▶ _TASK OBJECTIVE_
Once you have read the records, output them exactly.

Stored items from a collection:
►

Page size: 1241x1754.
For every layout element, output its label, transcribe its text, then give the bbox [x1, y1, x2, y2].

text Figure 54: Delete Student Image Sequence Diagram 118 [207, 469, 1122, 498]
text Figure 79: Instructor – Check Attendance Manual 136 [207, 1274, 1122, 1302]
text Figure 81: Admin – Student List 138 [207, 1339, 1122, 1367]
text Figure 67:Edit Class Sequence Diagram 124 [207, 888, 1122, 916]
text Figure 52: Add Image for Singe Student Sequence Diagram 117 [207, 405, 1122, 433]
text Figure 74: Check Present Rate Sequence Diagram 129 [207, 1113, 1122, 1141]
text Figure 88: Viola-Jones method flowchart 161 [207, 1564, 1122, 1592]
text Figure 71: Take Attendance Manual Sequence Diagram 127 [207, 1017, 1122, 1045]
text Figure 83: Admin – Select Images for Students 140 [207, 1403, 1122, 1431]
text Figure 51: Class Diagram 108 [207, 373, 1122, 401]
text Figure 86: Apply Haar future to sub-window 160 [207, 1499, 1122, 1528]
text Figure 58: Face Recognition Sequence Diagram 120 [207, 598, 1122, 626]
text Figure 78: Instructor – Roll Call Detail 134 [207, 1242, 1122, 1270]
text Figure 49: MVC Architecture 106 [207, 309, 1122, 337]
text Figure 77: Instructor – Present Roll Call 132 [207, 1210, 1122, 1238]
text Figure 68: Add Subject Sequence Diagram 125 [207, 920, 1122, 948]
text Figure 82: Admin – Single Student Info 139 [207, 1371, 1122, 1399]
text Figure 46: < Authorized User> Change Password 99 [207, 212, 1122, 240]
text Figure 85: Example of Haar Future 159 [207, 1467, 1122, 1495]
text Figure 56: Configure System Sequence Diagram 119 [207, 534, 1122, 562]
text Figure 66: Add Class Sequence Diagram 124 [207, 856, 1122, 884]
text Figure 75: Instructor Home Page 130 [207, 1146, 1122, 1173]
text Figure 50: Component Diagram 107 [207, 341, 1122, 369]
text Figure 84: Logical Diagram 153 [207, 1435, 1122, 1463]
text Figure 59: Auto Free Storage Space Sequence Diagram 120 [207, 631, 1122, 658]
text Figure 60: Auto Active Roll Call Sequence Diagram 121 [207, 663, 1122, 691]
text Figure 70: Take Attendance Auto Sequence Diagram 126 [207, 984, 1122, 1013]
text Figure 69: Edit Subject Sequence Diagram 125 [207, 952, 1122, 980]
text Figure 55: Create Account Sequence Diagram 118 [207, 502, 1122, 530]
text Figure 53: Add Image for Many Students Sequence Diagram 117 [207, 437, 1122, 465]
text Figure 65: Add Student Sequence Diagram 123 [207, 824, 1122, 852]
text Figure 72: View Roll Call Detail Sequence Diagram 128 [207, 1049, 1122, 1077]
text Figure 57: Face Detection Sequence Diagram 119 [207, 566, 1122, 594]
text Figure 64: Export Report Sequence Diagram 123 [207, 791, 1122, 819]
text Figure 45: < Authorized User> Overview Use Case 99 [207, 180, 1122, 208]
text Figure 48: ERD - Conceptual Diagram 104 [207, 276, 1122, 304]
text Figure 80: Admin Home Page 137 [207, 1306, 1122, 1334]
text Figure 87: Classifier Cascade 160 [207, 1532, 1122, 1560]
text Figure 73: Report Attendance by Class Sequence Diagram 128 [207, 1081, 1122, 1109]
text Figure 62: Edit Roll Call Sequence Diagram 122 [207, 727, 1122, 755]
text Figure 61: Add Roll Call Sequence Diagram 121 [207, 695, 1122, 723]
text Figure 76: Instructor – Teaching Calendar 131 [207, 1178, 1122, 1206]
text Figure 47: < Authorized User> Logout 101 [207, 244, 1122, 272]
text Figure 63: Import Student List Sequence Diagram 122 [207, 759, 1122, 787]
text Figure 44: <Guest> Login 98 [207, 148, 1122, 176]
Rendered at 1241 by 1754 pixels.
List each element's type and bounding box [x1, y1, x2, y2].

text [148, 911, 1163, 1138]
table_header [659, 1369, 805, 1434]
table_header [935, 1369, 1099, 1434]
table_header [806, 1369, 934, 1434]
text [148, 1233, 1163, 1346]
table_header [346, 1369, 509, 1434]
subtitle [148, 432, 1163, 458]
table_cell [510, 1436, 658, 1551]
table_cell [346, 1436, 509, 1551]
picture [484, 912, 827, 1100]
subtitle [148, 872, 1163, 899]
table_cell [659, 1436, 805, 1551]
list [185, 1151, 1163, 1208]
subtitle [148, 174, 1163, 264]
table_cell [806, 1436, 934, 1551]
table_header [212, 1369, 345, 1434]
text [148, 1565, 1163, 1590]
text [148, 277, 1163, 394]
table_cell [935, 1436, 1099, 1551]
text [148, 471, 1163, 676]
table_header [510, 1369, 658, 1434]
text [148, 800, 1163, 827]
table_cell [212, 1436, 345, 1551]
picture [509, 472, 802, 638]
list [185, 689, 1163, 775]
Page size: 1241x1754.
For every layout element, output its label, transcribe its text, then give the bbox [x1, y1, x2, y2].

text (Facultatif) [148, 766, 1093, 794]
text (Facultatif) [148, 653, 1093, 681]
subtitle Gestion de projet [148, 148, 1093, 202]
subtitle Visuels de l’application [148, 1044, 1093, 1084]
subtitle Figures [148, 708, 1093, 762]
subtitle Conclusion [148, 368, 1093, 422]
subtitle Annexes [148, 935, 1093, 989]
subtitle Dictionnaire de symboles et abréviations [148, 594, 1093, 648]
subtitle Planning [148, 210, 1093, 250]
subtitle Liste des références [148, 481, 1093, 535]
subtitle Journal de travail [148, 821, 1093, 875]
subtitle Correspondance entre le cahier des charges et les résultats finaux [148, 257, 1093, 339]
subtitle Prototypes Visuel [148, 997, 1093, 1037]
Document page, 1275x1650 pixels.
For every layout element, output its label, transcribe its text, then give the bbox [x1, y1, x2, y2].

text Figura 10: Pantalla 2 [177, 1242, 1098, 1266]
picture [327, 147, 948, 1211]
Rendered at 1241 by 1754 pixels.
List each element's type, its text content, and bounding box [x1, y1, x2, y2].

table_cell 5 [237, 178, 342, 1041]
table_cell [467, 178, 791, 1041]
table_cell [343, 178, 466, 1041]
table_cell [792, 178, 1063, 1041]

◄

▶ _ANSWER SECTION_
Page size: 1241x1754.
For every layout element, output its label, transcribe its text, then give the bbox [x1, y1, x2, y2].

text Figure 54: Delete Student Image Sequence Diagram 118 [207, 469, 1122, 498]
text Figure 79: Instructor – Check Attendance Manual 136 [207, 1274, 1122, 1302]
text Figure 81: Admin – Student List 138 [207, 1339, 1122, 1367]
text Figure 67:Edit Class Sequence Diagram 124 [207, 888, 1122, 916]
text Figure 52: Add Image for Singe Student Sequence Diagram 117 [207, 405, 1122, 433]
text Figure 74: Check Present Rate Sequence Diagram 129 [207, 1113, 1122, 1141]
text Figure 88: Viola-Jones method flowchart 161 [207, 1564, 1122, 1592]
text Figure 71: Take Attendance Manual Sequence Diagram 127 [207, 1017, 1122, 1045]
text Figure 83: Admin – Select Images for Students 140 [207, 1403, 1122, 1431]
text Figure 51: Class Diagram 108 [207, 373, 1122, 401]
text Figure 86: Apply Haar future to sub-window 160 [207, 1499, 1122, 1528]
text Figure 58: Face Recognition Sequence Diagram 120 [207, 598, 1122, 626]
text Figure 78: Instructor – Roll Call Detail 134 [207, 1242, 1122, 1270]
text Figure 49: MVC Architecture 106 [207, 309, 1122, 337]
text Figure 77: Instructor – Present Roll Call 132 [207, 1210, 1122, 1238]
text Figure 68: Add Subject Sequence Diagram 125 [207, 920, 1122, 948]
text Figure 82: Admin – Single Student Info 139 [207, 1371, 1122, 1399]
text Figure 46: < Authorized User> Change Password 99 [207, 212, 1122, 240]
text Figure 85: Example of Haar Future 159 [207, 1467, 1122, 1495]
text Figure 56: Configure System Sequence Diagram 119 [207, 534, 1122, 562]
text Figure 66: Add Class Sequence Diagram 124 [207, 856, 1122, 884]
text Figure 75: Instructor Home Page 130 [207, 1146, 1122, 1173]
text Figure 50: Component Diagram 107 [207, 341, 1122, 369]
text Figure 84: Logical Diagram 153 [207, 1435, 1122, 1463]
text Figure 59: Auto Free Storage Space Sequence Diagram 120 [207, 631, 1122, 658]
text Figure 60: Auto Active Roll Call Sequence Diagram 121 [207, 663, 1122, 691]
text Figure 70: Take Attendance Auto Sequence Diagram 126 [207, 984, 1122, 1013]
text Figure 69: Edit Subject Sequence Diagram 125 [207, 952, 1122, 980]
text Figure 55: Create Account Sequence Diagram 118 [207, 502, 1122, 530]
text Figure 53: Add Image for Many Students Sequence Diagram 117 [207, 437, 1122, 465]
text Figure 65: Add Student Sequence Diagram 123 [207, 824, 1122, 852]
text Figure 72: View Roll Call Detail Sequence Diagram 128 [207, 1049, 1122, 1077]
text Figure 57: Face Detection Sequence Diagram 119 [207, 566, 1122, 594]
text Figure 64: Export Report Sequence Diagram 123 [207, 791, 1122, 819]
text Figure 45: < Authorized User> Overview Use Case 99 [207, 180, 1122, 208]
text Figure 48: ERD - Conceptual Diagram 104 [207, 276, 1122, 304]
text Figure 80: Admin Home Page 137 [207, 1306, 1122, 1334]
text Figure 87: Classifier Cascade 160 [207, 1532, 1122, 1560]
text Figure 73: Report Attendance by Class Sequence Diagram 128 [207, 1081, 1122, 1109]
text Figure 62: Edit Roll Call Sequence Diagram 122 [207, 727, 1122, 755]
text Figure 61: Add Roll Call Sequence Diagram 121 [207, 695, 1122, 723]
text Figure 76: Instructor – Teaching Calendar 131 [207, 1178, 1122, 1206]
text Figure 47: < Authorized User> Logout 101 [207, 244, 1122, 272]
text Figure 63: Import Student List Sequence Diagram 122 [207, 759, 1122, 787]
text Figure 44: <Guest> Login 98 [207, 148, 1122, 176]
Rendered at 1241 by 1754 pixels.
List each element's type and bounding box [x1, y1, x2, y2].

text [148, 911, 1163, 1138]
table_header [659, 1369, 805, 1434]
table_header [935, 1369, 1099, 1434]
table_header [806, 1369, 934, 1434]
text [148, 1233, 1163, 1346]
table_header [346, 1369, 509, 1434]
subtitle [148, 432, 1163, 458]
table_cell [510, 1436, 658, 1551]
table_cell [346, 1436, 509, 1551]
picture [484, 912, 827, 1100]
subtitle [148, 872, 1163, 899]
table_cell [659, 1436, 805, 1551]
list [185, 1151, 1163, 1208]
subtitle [148, 174, 1163, 264]
table_cell [806, 1436, 934, 1551]
table_header [212, 1369, 345, 1434]
text [148, 1565, 1163, 1590]
text [148, 277, 1163, 394]
table_cell [935, 1436, 1099, 1551]
text [148, 471, 1163, 676]
table_header [510, 1369, 658, 1434]
text [148, 800, 1163, 827]
table_cell [212, 1436, 345, 1551]
picture [509, 472, 802, 638]
list [185, 689, 1163, 775]
Page size: 1241x1754.
For every layout element, output its label, transcribe its text, then give the bbox [x1, y1, x2, y2].

text (Facultatif) [148, 766, 1093, 794]
text (Facultatif) [148, 653, 1093, 681]
subtitle Gestion de projet [148, 148, 1093, 202]
subtitle Visuels de l’application [148, 1044, 1093, 1084]
subtitle Figures [148, 708, 1093, 762]
subtitle Conclusion [148, 368, 1093, 422]
subtitle Annexes [148, 935, 1093, 989]
subtitle Dictionnaire de symboles et abréviations [148, 594, 1093, 648]
subtitle Planning [148, 210, 1093, 250]
subtitle Liste des références [148, 481, 1093, 535]
subtitle Journal de travail [148, 821, 1093, 875]
subtitle Correspondance entre le cahier des charges et les résultats finaux [148, 257, 1093, 339]
subtitle Prototypes Visuel [148, 997, 1093, 1037]
Document page, 1275x1650 pixels.
For every layout element, output its label, transcribe its text, then give the bbox [x1, y1, x2, y2].

text Figura 10: Pantalla 2 [177, 1242, 1098, 1266]
picture [327, 147, 948, 1211]
Rendered at 1241 by 1754 pixels.
List each element's type, its text content, and bounding box [x1, y1, x2, y2].

table_cell 5 [237, 178, 342, 1041]
table_cell [467, 178, 791, 1041]
table_cell [343, 178, 466, 1041]
table_cell [792, 178, 1063, 1041]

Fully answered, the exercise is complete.